The US will soon send non-Mexican migrants who cross the US southern border back to wait in Mexico while their US asylum requests are processed, a major change in immigration policy, the Trump administration announced yesterday.
Immigrant advocates and human rights experts quickly denounced the policy change as illegal and violating the rights of refugees. 
Mexico’s government said that it would accept some of those migrants for humanitarian reasons, in what many will see as an early concession to US President Donald Trump’s administration by Mexico’s new president, Andres Manuel Lopez Obrador, who took office on December 1.
“We want to discourage those who are claiming asylum fraudulently,” US Homeland Security secretary Kirstjen Nielsen told a congressional committee yesterday, describing the plan.
In response to the plan, Mexico’s foreign ministry underscored that it still has the right to admit or reject the entry of foreigners into its territory.
“Mexico’s government has decided to take the following actions to benefit migrants, in particular unaccompanied and accompanied minors, and to protect the rights of those who want to start an asylum process in the US,” the foreign ministry said. The ministry said the actions taken by the Mexican and US governments do not constitute a “safe third country” scheme, where migrants would have to request US asylum while in Mexico.

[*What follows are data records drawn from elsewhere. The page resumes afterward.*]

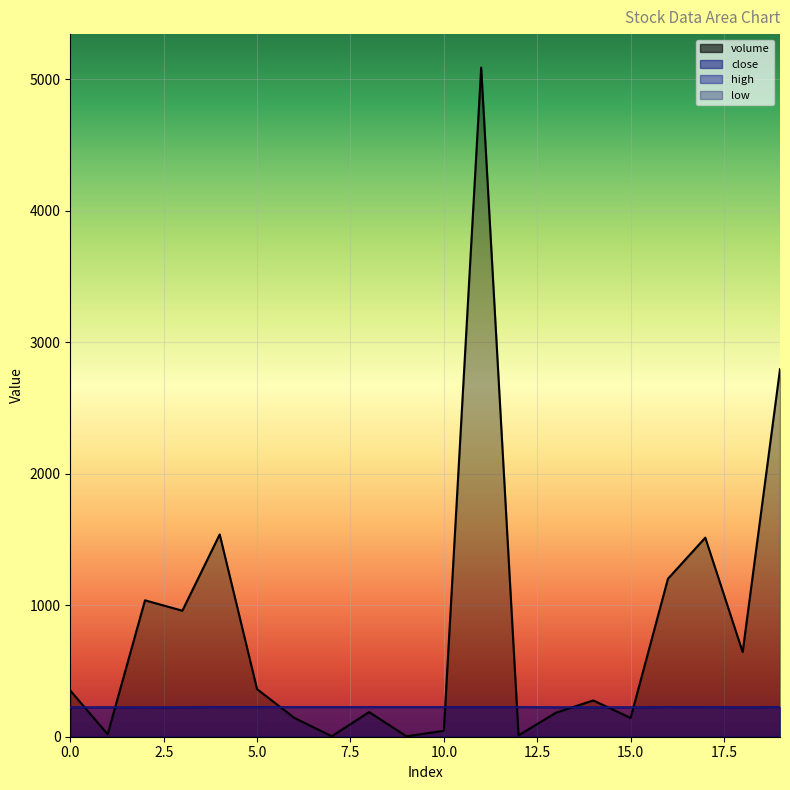

At how many categories does at least one series exceed 4941?

1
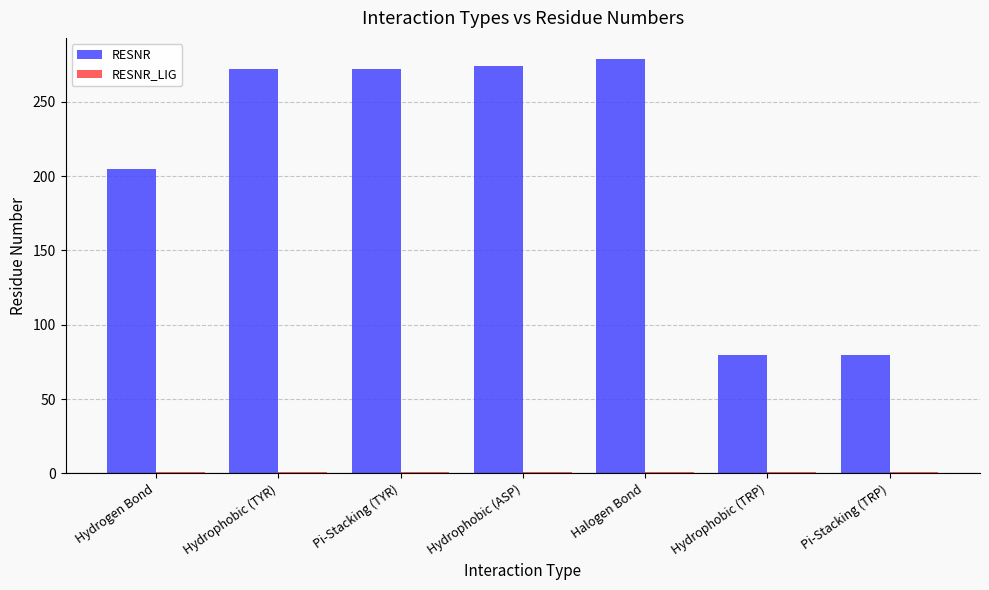

True or false: RESNR has a value of 60 at Hydrophobic (ASP).

False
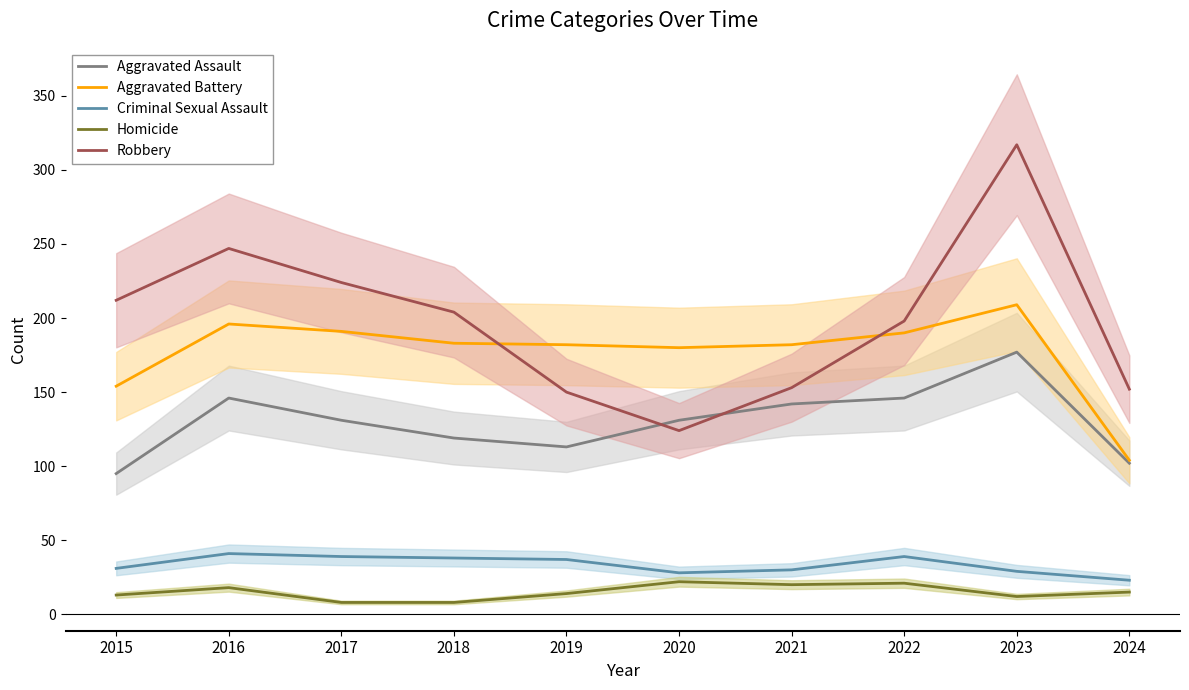

At which label does Homicide first exceed 15?

2016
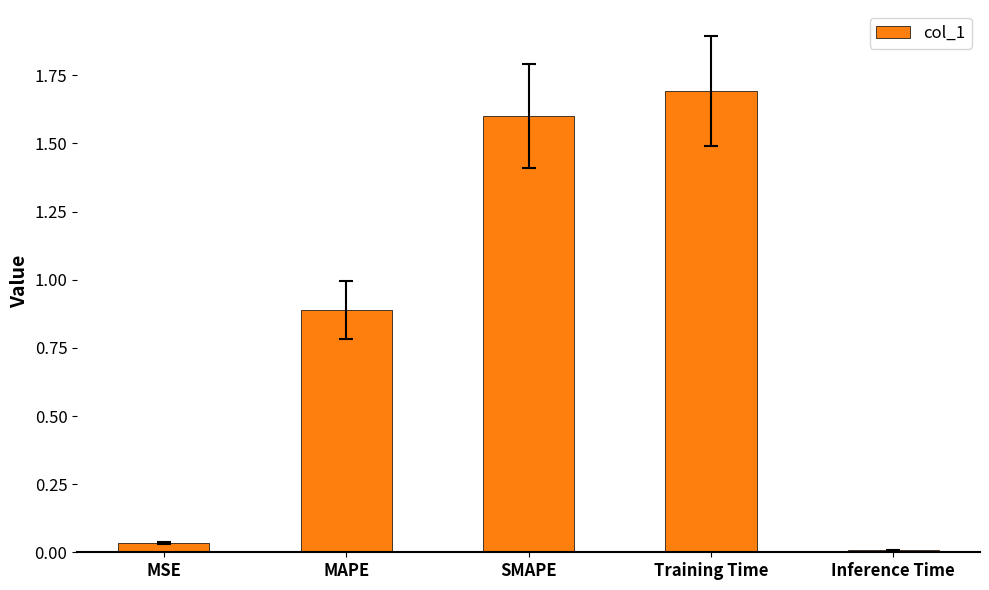

The value at SMAPE is 1.6. True or false?

True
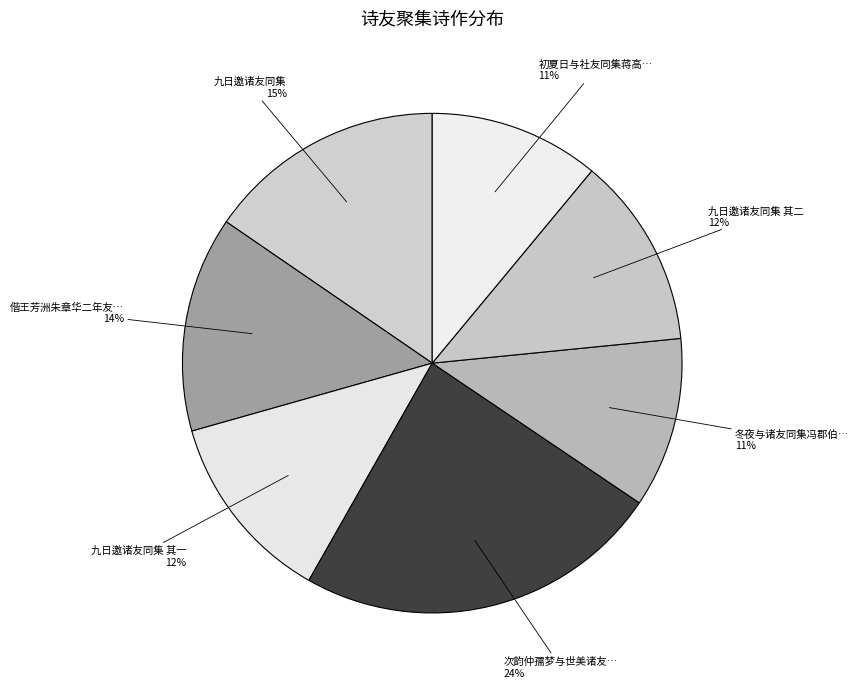

How many segments does this pie chart have?

7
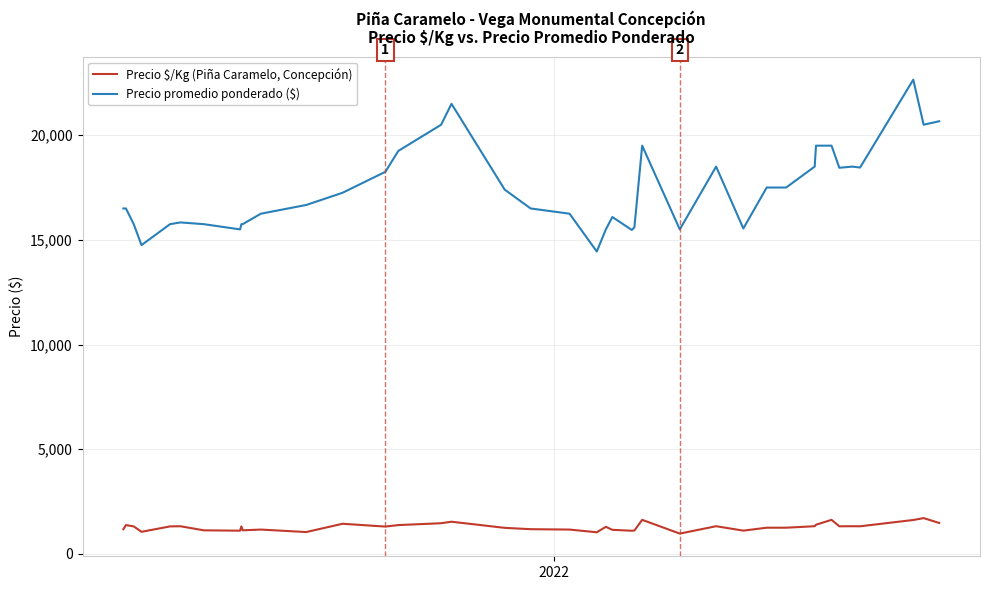

At how many categories does at least one series exceed 6932?

40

Department of Homeland Security officials told reporters on condition of anonymity that the Mexican government has said asylum seekers would have access to attorneys in Mexico and that migrants would be able to enter the US for their court hearings, without giving more details about how the process would work.

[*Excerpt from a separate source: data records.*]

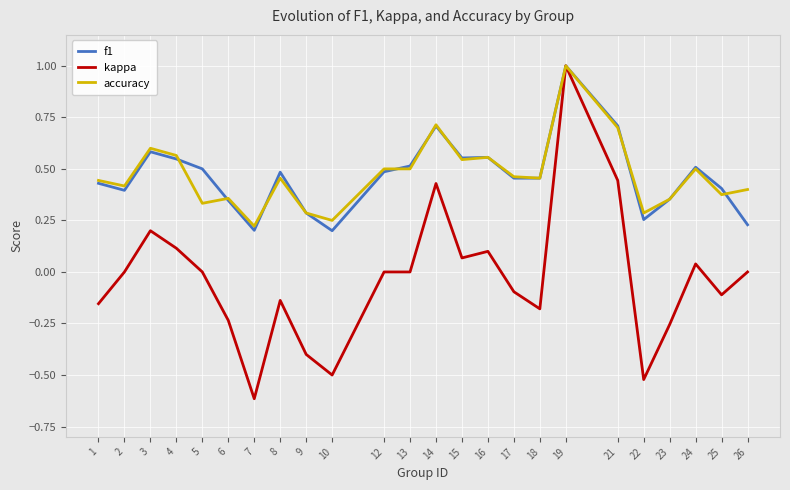

What is the maximum value shown in the chart?

1.0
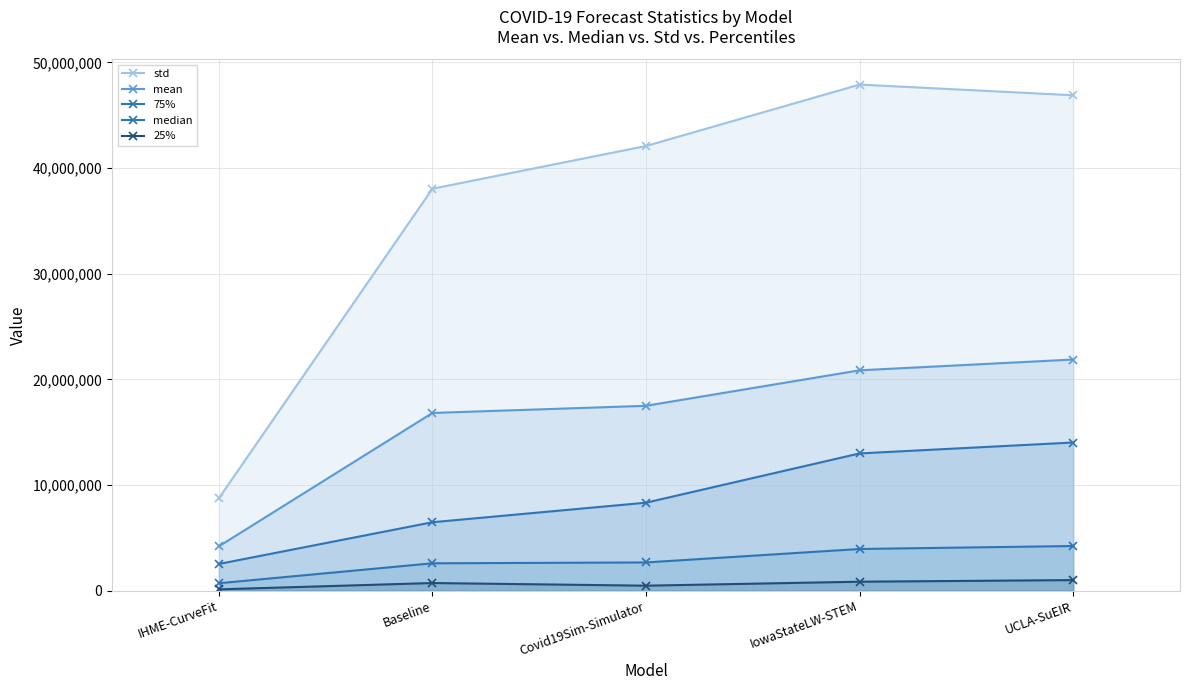

List the series in order of their peak value, lowest first.

25%, median, 75%, mean, std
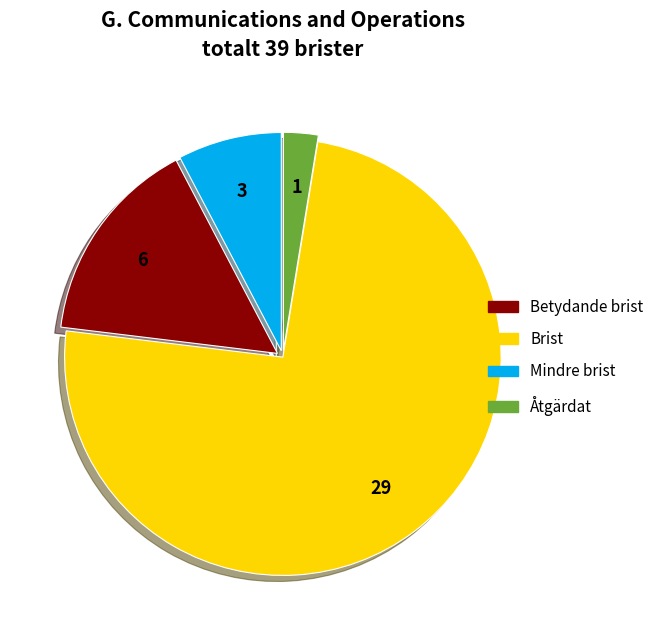

Is there any slice that represents more than half of the pie?

Yes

“Operationally this will look a little bit different at different ports of entry simply based on what the infrastructure is like in the area,” said one official. “We are not implementing this on the entire US border all at once.”
In response to questioning from Democratic US Representative Zoe Lofgren during her congressional testimony, Nielsen said the new policy will not apply to Central American unaccompanied children, who have some special protections under US law.
Serious doubts remain over whether Mexico can keep vulnerable asylum seekers safe.
Authorities are investigating the deaths of two Honduran teenagers kidnapped and killed in the border city of Tijuana last weekend.
Immigrant and human rights advocates swiftly denounced the new policy, saying it violated international law and would put migrants at further risk.
“Make no mistake — Mexico is not a safe country for all people seeking protection,” said Amnesty International executive director Margaret Huang. “Many people seeking asylum in the US face discrimination, exploitation, sexual assault, murder, or the possibility of being disappeared while travelling through Mexico or while forced to wait for extraordinarily long times in Mexican border towns.”
Republican Representative Bob Goodlatte, the outgoing chair of the House of Representatives Judiciary Committee, praised the Trump administration for having reached the deal with Mexico.
“This agreement made under statutory authority will enable true asylum seekers to seek that status in a safe and orderly manner,” Goodlatte said in a statement.
Trump tweeted on November 24 that migrants at the US-Mexico border would stay in Mexico until their asylum claims were individually approved in US courts.
But Kennji Kizuka of the non-profit group Human Rights First said serious questions remain about implementation of the plan.
“The administration seems to have no plan,” Kizuka said in a statement. “Will lawyers be able to visit their clients before hearings? Where will those hearings take place? We know that access to counsel is one of the most important factors in whether or not an asylum seeker is able to live in safety in the US.”
Most Mexicans believe migrants should be helped and protected, according to an October poll, but Central Americans in Mexico’s border city of Tijuana have been met with a hostile reception, with some residents throwing stones at them.
The arrival of several thousand Central Americans in Tijuana about a month ago prompted Trump to mobilise the US military to beef up border security.
At the same time, the Trump administration has restricted the number of asylum applications accepted per day, saying they do not have the capacity to process more.